More importantly, I have read that some makers put a noticable tilt in the fingerboard. Some to the right, and some to the left, while others are even with the top. This could well make a difference to you. I would imagine that some fingerboards even have more OVERALL curve than others.

Which particular fingerboard style would best suit you, I cannot say, but it is worth looking into.

the last thing to examine, which others have mentioned, is set-up. If I were you, I'd do some serious thinking about fingerboard height. This, combined with the violin's arch and the bridge height, obviously makes a large impact on the angle of your left hand.

You probably need to go to a shop that has a very large selection of violins, combined with a seller who understands well how each instrument differs in the above dimensions.

This will require quite a bit of work on your part, but will surely be worth it.

Best of luck

February 9, 2005 at 08:58 PM · Ben,

I have an off-topic question for you:

I also play guitar, and it is one of my primary instruments. I actually gave up cello many years ago, because I was afraid of getting confused by the difference in tuning (fourths vs fifths) I have always wanted to try violin, but put it off all these years for that same reason. I know there are a few famous players who have mastered both, but they may be the exception, or bloody geniuses, or maybe they just practice 10 hrs a day.

I am now learning the violin, and haven't touched a guitar in the last month. When I try to improvise, sure enough I am always hitting the wrong note when changing strings.

Have you found this to be a problem, or did time simply take care of it? Any tips for me?

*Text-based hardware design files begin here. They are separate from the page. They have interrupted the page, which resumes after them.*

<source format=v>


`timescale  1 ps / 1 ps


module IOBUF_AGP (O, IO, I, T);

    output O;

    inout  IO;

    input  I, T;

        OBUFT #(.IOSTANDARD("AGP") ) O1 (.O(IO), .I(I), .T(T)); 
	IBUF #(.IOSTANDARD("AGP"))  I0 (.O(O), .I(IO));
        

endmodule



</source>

February 10, 2005 at 06:06 AM · You're doing a lot of good things, and you've received a lot of good advice here. I'll add a bit about my experience with yoga. I've been practicing yoga for about 15 years and it definitely is a big help. It has many effects: total body relaxation, relaxation of specific muscles in the upper body, increases in blood flow to affected parts of the body, to name a few. I also have TMJ, a condition made worse by playing the violin, and yoga helps that, too. I aslo strongly recommend stretching the muscles of the upper body after you practice.

It has been several months since your original post. I hope that you are in better shape now. Please let us know what you've tried and what has worked for you.

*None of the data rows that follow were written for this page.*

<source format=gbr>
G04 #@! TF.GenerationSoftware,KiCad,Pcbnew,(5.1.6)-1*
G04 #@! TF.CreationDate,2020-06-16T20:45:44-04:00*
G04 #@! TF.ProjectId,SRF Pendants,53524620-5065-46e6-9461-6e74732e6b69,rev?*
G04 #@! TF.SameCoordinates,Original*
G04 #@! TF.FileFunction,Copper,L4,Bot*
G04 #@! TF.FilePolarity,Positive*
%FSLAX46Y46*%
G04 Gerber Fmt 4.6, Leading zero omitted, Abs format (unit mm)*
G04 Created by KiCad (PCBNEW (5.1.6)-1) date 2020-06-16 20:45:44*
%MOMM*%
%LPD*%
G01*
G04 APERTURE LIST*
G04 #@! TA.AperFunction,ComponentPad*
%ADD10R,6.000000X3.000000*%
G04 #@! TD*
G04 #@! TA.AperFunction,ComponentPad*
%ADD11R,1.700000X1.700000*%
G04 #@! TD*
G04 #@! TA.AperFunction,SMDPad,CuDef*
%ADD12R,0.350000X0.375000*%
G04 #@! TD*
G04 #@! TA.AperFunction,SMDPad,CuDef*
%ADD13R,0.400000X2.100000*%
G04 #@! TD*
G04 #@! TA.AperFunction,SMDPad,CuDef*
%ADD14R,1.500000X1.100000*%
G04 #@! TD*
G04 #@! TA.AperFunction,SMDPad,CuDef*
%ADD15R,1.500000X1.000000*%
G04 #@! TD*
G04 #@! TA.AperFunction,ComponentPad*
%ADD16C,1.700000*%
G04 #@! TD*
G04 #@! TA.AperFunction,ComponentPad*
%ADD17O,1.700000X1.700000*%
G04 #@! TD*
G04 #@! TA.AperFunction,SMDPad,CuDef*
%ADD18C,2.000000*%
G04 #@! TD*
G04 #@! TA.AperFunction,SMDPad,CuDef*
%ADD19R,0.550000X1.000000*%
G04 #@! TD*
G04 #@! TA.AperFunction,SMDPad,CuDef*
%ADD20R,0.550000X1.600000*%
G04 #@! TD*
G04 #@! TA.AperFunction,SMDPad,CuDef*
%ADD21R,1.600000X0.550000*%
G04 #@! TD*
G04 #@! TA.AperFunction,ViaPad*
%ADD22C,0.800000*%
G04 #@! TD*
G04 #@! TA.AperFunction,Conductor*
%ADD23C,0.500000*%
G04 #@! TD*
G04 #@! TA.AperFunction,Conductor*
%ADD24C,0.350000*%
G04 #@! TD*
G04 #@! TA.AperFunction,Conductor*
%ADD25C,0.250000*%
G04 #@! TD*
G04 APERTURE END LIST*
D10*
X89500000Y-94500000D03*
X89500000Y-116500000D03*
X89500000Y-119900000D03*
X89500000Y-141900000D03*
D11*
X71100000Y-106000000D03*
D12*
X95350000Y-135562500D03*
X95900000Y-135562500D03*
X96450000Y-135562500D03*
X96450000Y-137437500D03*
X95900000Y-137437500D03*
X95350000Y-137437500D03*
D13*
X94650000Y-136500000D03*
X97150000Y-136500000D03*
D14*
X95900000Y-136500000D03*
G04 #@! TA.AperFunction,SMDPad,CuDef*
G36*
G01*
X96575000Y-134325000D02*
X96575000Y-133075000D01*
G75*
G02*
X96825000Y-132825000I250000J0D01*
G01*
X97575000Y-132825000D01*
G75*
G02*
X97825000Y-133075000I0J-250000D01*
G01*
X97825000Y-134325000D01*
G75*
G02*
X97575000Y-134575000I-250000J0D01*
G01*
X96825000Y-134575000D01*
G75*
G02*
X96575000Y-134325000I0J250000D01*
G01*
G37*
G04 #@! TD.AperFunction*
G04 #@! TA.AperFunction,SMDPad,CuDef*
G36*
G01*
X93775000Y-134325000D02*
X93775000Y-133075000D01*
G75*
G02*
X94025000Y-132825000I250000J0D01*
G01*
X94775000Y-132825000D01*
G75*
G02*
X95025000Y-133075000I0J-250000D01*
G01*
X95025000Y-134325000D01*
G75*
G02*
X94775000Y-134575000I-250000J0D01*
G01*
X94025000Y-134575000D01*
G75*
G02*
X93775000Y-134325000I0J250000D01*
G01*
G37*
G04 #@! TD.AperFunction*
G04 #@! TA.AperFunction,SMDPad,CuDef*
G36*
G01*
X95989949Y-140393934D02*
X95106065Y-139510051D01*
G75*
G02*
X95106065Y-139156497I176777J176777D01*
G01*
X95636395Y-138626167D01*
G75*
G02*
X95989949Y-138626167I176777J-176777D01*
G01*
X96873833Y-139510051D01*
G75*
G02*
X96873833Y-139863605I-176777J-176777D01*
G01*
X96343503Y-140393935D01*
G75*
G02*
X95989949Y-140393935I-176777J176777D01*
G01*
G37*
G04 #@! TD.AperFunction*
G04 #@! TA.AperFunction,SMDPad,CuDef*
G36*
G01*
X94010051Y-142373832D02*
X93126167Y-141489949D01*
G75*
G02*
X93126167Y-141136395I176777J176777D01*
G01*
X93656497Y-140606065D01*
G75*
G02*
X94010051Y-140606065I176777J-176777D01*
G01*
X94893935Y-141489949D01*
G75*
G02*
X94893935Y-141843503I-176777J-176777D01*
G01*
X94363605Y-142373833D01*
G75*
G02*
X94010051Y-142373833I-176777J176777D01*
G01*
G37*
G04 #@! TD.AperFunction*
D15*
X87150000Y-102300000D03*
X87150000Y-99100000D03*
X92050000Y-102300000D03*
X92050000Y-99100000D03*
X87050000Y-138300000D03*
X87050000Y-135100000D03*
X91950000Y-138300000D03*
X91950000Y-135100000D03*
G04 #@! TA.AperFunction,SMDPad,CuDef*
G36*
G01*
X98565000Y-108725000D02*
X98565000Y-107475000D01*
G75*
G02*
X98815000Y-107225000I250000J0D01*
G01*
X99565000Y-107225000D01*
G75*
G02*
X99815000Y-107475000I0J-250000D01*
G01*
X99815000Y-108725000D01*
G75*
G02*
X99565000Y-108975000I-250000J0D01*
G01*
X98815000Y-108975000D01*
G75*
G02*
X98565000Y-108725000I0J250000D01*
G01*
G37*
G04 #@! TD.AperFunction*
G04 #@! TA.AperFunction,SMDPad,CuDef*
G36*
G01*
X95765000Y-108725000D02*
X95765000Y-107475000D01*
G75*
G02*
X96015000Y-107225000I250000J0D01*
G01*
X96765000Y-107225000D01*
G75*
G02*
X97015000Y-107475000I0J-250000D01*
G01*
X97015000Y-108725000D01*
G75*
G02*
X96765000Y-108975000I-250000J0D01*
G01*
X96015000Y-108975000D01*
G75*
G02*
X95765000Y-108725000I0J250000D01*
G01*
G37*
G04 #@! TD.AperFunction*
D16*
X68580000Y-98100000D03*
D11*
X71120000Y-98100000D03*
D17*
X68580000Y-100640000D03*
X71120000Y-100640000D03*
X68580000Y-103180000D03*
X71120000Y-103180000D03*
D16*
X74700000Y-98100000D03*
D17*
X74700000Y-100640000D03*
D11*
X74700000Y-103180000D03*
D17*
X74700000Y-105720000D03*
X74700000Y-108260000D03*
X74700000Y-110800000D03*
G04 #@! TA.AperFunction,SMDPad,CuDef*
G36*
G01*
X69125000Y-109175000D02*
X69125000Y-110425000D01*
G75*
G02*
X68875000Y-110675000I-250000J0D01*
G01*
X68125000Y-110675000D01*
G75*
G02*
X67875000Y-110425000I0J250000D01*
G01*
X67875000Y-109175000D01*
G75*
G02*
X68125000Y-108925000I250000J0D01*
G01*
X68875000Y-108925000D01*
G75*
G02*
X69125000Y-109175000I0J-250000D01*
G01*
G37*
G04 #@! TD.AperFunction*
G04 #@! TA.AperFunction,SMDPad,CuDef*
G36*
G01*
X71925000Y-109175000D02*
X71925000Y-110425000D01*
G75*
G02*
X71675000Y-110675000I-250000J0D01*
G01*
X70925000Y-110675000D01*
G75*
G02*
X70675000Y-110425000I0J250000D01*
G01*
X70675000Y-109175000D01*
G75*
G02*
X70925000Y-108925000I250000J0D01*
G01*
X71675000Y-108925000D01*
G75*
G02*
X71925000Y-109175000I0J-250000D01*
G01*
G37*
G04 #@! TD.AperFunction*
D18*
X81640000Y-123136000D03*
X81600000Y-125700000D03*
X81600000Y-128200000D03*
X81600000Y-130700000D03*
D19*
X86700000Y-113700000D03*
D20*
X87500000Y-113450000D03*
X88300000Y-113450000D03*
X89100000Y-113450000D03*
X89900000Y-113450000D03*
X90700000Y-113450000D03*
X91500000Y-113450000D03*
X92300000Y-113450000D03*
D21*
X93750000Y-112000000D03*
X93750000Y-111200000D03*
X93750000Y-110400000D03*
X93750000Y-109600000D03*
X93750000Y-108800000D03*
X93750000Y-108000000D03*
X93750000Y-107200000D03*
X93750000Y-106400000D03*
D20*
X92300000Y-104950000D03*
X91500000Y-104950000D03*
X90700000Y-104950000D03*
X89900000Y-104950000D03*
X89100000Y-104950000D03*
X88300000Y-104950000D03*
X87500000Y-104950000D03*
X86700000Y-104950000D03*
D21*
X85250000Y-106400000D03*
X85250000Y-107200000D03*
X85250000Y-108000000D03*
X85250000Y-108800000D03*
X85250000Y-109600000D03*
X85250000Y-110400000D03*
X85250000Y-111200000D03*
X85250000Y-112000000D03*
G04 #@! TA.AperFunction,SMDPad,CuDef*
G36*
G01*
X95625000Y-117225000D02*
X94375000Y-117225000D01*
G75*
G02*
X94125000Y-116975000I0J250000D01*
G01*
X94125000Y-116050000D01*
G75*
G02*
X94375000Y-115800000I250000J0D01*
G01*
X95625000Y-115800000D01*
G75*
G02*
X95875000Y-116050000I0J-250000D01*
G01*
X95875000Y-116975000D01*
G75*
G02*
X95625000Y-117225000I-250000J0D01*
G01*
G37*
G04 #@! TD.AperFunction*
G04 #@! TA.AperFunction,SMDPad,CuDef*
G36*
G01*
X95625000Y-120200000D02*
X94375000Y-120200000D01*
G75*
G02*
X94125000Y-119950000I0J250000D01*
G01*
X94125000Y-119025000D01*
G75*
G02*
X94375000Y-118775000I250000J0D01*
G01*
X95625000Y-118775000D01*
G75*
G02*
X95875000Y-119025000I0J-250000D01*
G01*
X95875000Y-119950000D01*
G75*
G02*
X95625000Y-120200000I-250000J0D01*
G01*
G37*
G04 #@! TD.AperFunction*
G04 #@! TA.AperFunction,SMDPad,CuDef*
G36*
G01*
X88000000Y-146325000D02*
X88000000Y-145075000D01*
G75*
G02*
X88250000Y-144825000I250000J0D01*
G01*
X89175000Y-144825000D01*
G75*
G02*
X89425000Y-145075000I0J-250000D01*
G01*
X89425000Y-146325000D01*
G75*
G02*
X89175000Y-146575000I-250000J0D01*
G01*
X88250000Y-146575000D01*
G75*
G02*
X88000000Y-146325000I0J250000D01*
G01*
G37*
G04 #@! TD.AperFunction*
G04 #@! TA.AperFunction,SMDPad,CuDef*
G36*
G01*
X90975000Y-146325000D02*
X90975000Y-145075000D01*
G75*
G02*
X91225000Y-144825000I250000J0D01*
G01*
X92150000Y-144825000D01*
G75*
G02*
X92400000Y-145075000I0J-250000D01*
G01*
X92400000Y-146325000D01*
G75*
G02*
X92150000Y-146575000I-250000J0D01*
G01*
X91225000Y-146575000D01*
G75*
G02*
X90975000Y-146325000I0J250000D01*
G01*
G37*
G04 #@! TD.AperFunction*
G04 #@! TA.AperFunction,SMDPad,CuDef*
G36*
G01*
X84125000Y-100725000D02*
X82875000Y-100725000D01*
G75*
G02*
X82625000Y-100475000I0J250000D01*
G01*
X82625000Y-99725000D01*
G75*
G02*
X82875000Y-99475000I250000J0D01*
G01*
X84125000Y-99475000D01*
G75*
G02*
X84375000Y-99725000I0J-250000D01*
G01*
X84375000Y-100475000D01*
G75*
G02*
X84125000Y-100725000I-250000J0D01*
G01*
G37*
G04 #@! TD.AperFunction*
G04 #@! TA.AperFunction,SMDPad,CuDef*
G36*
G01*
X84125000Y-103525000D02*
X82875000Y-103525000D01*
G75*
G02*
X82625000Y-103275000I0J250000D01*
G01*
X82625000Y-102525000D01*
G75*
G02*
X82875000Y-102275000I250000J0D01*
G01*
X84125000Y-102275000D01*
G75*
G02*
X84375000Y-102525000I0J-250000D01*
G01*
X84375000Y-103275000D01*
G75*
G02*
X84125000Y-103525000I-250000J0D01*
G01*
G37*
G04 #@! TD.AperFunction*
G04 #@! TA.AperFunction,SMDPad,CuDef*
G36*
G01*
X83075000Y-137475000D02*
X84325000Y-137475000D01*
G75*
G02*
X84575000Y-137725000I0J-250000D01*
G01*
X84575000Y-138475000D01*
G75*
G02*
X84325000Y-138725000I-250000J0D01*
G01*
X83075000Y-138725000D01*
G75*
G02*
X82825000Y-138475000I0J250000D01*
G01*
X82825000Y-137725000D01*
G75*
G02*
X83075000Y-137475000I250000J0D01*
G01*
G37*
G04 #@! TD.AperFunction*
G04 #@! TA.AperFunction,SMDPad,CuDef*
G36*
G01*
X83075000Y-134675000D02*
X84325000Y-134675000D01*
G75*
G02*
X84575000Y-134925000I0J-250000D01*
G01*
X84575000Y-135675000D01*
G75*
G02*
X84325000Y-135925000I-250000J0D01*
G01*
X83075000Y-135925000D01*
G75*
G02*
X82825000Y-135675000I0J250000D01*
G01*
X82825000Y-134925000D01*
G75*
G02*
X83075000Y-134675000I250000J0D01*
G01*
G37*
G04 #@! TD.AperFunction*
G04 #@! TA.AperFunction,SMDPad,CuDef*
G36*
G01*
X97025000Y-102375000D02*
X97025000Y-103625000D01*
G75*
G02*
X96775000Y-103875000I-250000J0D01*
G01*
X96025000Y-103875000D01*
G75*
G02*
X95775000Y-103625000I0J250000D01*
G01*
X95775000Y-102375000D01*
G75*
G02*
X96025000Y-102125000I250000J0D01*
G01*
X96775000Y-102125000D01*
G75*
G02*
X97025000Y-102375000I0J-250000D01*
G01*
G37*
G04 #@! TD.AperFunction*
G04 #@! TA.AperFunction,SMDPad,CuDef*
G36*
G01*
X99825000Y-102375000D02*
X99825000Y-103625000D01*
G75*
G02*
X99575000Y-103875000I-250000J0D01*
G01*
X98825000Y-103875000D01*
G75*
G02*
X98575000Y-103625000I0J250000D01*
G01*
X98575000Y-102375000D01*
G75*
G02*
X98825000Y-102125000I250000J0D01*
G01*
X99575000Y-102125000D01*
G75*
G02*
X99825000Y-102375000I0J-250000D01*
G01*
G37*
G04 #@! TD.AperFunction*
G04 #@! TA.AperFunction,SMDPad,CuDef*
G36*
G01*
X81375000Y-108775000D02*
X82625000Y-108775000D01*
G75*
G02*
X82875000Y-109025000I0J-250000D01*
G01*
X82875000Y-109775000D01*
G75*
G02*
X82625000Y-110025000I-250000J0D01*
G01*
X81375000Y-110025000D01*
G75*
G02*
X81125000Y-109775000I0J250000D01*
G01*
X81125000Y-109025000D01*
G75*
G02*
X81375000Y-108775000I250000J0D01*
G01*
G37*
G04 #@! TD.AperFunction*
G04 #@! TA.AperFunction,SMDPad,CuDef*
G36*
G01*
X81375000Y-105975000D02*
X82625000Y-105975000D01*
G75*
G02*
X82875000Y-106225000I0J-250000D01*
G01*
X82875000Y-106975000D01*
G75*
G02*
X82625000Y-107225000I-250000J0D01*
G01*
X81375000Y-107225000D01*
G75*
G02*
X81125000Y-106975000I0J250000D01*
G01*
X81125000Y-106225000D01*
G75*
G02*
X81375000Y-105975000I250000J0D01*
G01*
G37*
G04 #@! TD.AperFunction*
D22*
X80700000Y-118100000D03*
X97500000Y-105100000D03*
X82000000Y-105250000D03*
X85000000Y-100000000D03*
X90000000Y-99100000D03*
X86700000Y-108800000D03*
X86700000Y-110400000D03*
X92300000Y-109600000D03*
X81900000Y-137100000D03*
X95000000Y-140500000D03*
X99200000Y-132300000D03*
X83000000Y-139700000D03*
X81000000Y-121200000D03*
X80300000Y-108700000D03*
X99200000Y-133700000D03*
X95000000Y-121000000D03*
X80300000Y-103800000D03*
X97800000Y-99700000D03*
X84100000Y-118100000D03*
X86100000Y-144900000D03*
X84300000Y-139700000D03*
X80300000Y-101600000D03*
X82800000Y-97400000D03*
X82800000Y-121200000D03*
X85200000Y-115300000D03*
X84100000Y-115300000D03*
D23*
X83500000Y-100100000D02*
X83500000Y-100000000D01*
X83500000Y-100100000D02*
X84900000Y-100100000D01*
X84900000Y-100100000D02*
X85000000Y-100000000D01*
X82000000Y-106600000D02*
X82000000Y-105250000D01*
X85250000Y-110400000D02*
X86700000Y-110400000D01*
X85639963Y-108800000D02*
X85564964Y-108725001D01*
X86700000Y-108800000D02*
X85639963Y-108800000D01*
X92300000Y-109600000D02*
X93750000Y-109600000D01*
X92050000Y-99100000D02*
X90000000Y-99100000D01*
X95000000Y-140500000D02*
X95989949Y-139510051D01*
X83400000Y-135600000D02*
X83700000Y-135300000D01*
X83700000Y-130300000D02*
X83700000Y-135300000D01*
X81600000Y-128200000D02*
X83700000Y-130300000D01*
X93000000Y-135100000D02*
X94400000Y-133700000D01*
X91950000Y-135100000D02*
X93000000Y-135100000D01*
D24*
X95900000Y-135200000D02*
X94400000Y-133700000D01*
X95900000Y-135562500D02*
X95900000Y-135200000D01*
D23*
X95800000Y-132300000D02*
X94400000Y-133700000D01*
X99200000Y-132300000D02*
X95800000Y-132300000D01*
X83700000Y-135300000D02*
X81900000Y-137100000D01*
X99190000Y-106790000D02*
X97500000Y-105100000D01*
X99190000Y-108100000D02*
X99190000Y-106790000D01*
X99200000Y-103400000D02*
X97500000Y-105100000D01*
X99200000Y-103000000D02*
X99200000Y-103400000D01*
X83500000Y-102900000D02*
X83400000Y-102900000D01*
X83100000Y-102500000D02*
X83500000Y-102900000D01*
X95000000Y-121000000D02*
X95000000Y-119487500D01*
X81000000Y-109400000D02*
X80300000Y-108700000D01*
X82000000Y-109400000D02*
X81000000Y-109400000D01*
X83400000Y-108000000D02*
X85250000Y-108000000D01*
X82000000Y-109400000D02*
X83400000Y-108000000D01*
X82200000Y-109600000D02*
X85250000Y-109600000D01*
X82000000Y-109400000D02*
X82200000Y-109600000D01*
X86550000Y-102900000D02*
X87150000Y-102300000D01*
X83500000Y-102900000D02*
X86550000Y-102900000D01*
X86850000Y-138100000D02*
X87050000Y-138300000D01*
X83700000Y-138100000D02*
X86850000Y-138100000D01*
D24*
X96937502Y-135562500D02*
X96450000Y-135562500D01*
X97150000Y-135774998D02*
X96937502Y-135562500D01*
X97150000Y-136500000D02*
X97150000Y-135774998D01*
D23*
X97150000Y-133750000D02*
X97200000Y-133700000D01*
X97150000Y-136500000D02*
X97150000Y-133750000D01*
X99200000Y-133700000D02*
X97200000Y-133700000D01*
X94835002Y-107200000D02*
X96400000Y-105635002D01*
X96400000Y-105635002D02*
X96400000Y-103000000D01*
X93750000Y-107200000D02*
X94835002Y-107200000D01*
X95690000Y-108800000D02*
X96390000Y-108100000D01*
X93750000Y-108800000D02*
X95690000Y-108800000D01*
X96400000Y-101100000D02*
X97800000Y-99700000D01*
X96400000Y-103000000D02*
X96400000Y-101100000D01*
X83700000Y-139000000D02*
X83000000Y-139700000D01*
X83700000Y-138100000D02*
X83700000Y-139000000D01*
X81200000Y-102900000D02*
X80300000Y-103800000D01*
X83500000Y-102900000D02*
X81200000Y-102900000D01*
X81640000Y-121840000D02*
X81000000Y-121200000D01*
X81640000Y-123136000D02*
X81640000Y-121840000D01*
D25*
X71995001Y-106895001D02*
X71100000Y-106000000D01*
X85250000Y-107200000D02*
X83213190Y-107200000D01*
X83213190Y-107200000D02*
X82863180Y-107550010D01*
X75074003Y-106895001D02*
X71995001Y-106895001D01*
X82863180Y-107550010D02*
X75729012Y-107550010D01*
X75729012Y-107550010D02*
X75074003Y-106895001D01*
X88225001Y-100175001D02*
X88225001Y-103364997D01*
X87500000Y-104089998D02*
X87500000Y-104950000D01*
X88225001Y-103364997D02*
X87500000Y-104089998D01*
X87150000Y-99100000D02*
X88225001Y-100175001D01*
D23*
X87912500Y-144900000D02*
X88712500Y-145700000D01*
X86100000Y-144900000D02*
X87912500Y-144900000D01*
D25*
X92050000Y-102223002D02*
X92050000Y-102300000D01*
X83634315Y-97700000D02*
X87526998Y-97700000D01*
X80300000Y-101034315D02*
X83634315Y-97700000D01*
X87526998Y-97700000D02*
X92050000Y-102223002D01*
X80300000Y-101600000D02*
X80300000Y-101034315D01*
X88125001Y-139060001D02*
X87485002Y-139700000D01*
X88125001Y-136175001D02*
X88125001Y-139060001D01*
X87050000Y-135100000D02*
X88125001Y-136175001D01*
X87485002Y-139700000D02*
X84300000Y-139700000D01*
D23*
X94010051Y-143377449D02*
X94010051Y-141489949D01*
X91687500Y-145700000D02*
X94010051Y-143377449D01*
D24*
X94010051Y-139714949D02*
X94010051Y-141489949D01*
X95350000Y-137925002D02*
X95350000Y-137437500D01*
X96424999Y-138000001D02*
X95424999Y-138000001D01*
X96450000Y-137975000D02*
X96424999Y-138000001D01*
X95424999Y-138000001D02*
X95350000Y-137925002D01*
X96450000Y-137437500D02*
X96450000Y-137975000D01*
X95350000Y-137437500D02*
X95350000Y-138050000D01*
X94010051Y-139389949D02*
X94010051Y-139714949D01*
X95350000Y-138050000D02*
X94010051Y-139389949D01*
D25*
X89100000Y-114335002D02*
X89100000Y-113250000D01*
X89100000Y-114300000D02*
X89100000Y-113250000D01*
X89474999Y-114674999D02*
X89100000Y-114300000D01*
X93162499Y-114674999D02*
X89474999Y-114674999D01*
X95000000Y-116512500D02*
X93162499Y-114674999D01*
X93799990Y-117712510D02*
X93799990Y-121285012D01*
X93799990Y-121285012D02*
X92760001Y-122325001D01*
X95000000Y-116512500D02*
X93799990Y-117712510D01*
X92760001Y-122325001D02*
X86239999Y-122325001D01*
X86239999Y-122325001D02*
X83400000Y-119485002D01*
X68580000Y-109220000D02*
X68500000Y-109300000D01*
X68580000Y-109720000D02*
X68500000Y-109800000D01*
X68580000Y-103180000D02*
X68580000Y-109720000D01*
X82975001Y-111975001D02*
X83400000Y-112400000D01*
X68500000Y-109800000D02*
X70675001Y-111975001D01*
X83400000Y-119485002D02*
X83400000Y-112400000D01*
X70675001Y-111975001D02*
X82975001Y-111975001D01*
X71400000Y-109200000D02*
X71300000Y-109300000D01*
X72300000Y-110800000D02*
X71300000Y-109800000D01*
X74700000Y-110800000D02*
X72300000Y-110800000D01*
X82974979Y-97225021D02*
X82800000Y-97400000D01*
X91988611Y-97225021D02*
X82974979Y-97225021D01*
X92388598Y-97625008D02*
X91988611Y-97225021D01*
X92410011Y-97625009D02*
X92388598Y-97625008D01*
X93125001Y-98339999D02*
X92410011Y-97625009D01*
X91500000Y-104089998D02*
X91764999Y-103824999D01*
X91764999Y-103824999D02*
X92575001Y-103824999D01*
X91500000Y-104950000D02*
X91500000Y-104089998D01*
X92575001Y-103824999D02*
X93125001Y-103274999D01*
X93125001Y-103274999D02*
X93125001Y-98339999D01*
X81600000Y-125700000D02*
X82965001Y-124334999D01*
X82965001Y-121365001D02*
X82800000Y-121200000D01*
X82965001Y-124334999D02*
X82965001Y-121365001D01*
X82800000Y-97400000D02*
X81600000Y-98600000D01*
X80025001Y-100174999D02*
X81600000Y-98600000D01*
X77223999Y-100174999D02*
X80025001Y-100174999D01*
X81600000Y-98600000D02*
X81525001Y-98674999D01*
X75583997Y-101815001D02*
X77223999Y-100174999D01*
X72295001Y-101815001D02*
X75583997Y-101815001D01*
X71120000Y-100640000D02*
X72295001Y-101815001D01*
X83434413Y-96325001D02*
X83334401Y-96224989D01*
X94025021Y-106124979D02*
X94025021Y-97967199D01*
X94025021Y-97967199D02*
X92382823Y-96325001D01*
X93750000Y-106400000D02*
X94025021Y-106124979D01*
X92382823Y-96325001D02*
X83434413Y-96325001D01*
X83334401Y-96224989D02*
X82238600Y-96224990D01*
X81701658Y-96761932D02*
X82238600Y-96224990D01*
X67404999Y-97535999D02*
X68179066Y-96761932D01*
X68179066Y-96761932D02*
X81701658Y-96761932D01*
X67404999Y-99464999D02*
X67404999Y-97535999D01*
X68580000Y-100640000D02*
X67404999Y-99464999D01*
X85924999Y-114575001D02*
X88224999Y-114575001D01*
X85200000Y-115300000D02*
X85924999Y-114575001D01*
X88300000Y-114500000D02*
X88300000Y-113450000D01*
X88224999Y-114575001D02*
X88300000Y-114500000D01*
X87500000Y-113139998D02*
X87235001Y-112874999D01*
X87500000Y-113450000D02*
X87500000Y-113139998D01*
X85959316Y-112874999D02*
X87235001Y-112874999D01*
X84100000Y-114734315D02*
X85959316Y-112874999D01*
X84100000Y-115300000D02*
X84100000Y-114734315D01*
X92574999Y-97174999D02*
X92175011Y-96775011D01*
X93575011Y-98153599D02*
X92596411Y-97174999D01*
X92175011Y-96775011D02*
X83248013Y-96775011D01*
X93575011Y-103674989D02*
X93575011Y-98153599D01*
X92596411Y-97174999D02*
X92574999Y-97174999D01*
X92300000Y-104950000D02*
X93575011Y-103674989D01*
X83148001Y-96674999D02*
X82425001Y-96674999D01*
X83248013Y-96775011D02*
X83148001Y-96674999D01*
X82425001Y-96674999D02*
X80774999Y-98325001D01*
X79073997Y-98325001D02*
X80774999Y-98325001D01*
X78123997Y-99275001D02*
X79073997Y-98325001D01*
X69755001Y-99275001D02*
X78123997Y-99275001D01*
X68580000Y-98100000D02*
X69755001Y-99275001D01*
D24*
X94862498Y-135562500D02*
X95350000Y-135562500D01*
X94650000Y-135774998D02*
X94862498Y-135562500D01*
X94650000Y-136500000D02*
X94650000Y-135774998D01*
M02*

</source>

February 10, 2005 at 06:38 AM · Stradivarius copies have relatively thinner necks.

Once I let a guitar player try my violin and he totally mangled the strings with this fingers. It appears that guitar hand/finger positioning is inimical to violin practice, so you really have to try not to cross apply habits on one of them to the other.

February 10, 2005 at 03:40 PM · question

does lower action make a violin easier to play?